═════ Passage ═════

One of my oldest and best friends is a super organized budget director. I've always been math and planning challenged. Another close friend has climbed the corporate ladder by being a savvy political operator (he also inexplicably likes to clean the house to disco). I'm a freelance writer who spends her days in solitude, stinks at office maneuvering, and prefers, well, pretty much anything to disco.

In short, if you saw me and my besties together, you'd probably wonder what we have in common. I doubt I'm alone in that.

While all friendships are built on common touch points (mine generally revolve around wine, honesty, and humor), who we form deep bonds with often seems random and illogical. We just click with some people, even if they seem nothing like us.

But that, apparently, is only on the outside. According to a fascinating new study led by psychologist Carolyn Parkinson of the University of California, Los Angeles and highlighted in Pacific Standard, close friends' brains are much more similar that you'd ever imagine.

Different lives, similar brains

To dig into the hidden similarities between friends, the research team asked a cohort of 279 graduate students from the same program to answer a questionnaire about who they were friends with. This produced a map of friendships among the study subjects. The scientists then used an fMRI machine to scan the brains of a select group of 42 participants while they watched a variety of video clips, from footage of President Obama to shots of earth from space and highlights from a soccer match.

═════ Provided data ═════

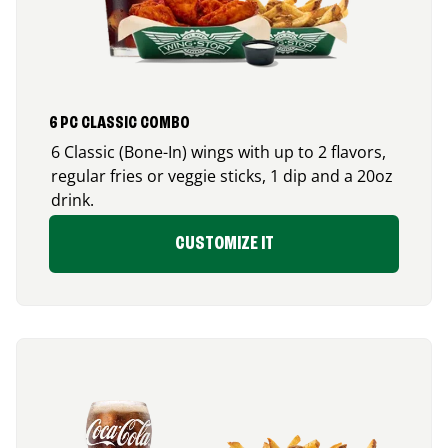
6 PC CLASSIC COMBO
6 Classic (Bone-In) wings with up to 2 flavors,
regular fries or veggie sticks, 1 dip and a 20oz
drink.
CUSTOMIZE IT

═════

**Directions:**
• a. In the text about friends' brains, list the kinds of video footage that the scanned participants watched.
• b. Continue the text about friends' brains from the end of its last paragraph.
The recorded data is separate material and is not part of the text about friendship.

**Outputs in order:**
• a.
- Footage of President Obama
- Shots of earth from space
- Highlights from a soccer match

• b.
The results were crystal clear. Friends might appear wildly different on the outside, but their brains work in remarkably similar ways. The brain regions that lit up in response to each video "were significantly more similar among friends than among people farther removed from one another in their real-world social network," reported the researchers.

That was true even when the scientists controlled for demographic factors like age, gender, and ethnicity that might nudge people to see the world similarly. And the closer the friends, the greater the similarity.

"Our results suggest that friends process the world around them in exceptionally similar ways," commented Parkinson.

That means that while I might be horrified at my friend's penchant for blaring dance music early in the morning while doing the dishes, at a biological level our brains probably respond to the world in much the same way, helping us to click as friends despite the other person's different taste, talents, and personal style.

I'm not entirely shocked by these results -- the magic of meeting someone you're mysteriously 'on the same wavelength with' is just too strong an experience -- but the findings do make me appreciate my bond with my weird-but-beautiful besties more than ever. This column's for you, guys.